Business Owners And Wills: 4 Essential Steps You Need To Take
Whether you own a business outright or are in a partnership, you can control what happens to some or all of your company when you die. By writing a will, you can have the ultimate say in your assets, including equipment and business space. It’s quite a tricky area however, and there are certain essential steps you must take first.
1. Sign an agreement
Signing an agreement that is upheld by law is a way of having full control over your assets after your passing. These contracts contain information on how to handle an estate after the owner’s passing. This is a good way to delve into all the details you can’t do on a will. In the will, mention the agreement as the final say.
2. Factor in your business partner
If you are a partner in a business, you have to be extremely careful. You must be sure your partner won’t end up contesting a will you write, by factoring them in while you actually pen the document.
If you make a will, then you can govern what happens to your business assets when you die. Most people will leave control of the business to their partner, and this is usually the right thing to do. If you don’t make a will, your assets may not be controlled as you intended. It’s situations like this that can lead to wills being contested, as your business partner may not receive what is rightfully theirs.
So, when you write a will, be sure to expressly state what will happen to your business in terms of your business partner. If you both owned an office space or property in joint name, then this will pass to them anyway.

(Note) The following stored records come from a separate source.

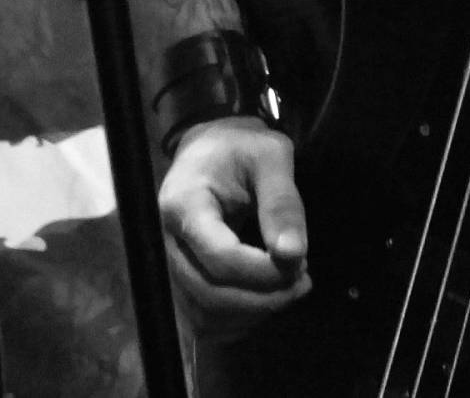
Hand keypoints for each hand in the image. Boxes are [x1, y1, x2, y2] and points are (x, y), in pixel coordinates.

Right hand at [158, 117, 310, 333]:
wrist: (210, 148)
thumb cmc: (241, 147)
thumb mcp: (270, 156)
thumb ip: (282, 203)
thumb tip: (293, 255)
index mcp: (184, 203)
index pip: (219, 256)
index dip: (263, 271)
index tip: (301, 264)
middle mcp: (167, 241)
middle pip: (209, 293)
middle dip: (262, 298)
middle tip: (302, 282)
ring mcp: (170, 264)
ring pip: (204, 314)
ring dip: (252, 314)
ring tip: (289, 290)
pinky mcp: (181, 279)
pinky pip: (202, 318)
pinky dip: (236, 322)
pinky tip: (266, 301)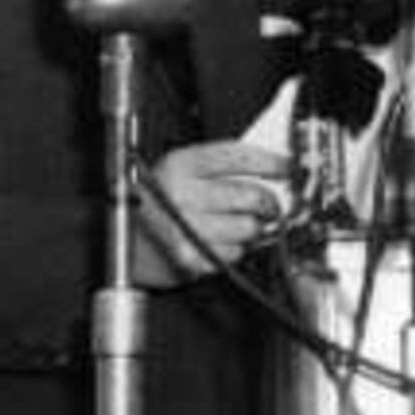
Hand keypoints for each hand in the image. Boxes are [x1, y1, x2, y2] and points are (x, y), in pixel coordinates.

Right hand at [142, 141, 296, 278]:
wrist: (126, 242)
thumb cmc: (155, 204)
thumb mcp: (179, 172)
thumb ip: (219, 168)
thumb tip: (271, 172)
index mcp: (179, 166)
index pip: (237, 157)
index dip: (270, 162)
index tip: (288, 168)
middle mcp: (181, 194)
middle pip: (251, 195)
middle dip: (267, 203)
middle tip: (266, 206)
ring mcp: (187, 228)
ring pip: (249, 227)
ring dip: (251, 230)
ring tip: (235, 226)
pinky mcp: (193, 257)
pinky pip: (236, 253)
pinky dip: (235, 250)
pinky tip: (218, 242)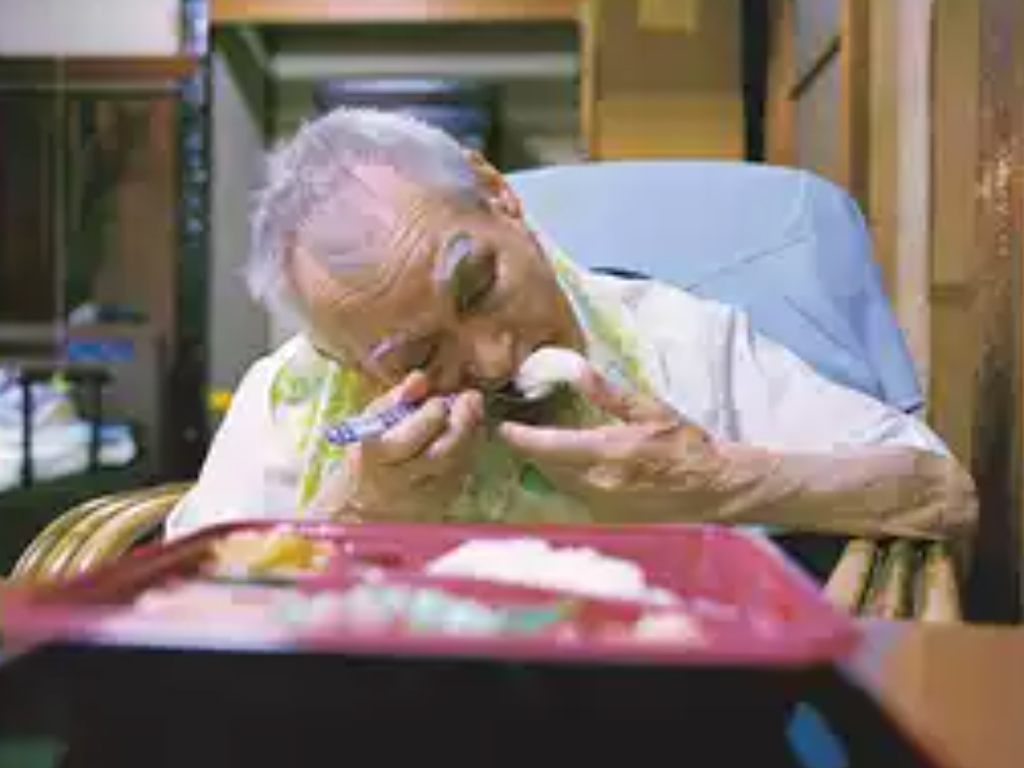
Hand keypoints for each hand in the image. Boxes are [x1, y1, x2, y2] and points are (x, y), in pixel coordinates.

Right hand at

It’s the unspoken business assets, like equipment and resources, that have to be handled in the will.
3. Business tax relief
If you leave your business assets to your family, they are obligated to hand over 40 percent of what they receive to the government. This is known as inheritance tax. This tax can be reduced or removed completely in certain situations, so plan carefully.
If your business is worth more than £325,000, this tax will come into play. However, if you leave your business to charity, you can claim a reduction of around 4 percent. For business, or business interest, you can claim a 100 percent relief. If you aren’t listed on a recognised stock exchange, you may also be able to claim 100 percent. Be sure to expressly state your situation in your will, to make it easier for your loved ones when you’re gone.
4. Make plans to carry forward the business after your passing
If the business must cease with your passing, then your friends and family may receive little to no inheritance. Before you begin the will-writing stage, make plans to carry on your business even when you’re not around. This could be through hiring a business partner or recruiting an apprentice. Whatever your decision, take the time to ensure your assets will be properly managed. You could’ve spent years building them up, all for it to be just thrown away!
Most business owners are concerned with the legacy of their company, so it’s important to start thinking about it before it’s too late. In your will, you could also name a specific person to run the business after you. Don’t procrastinate, or put things off. Act now to secure the future of your company!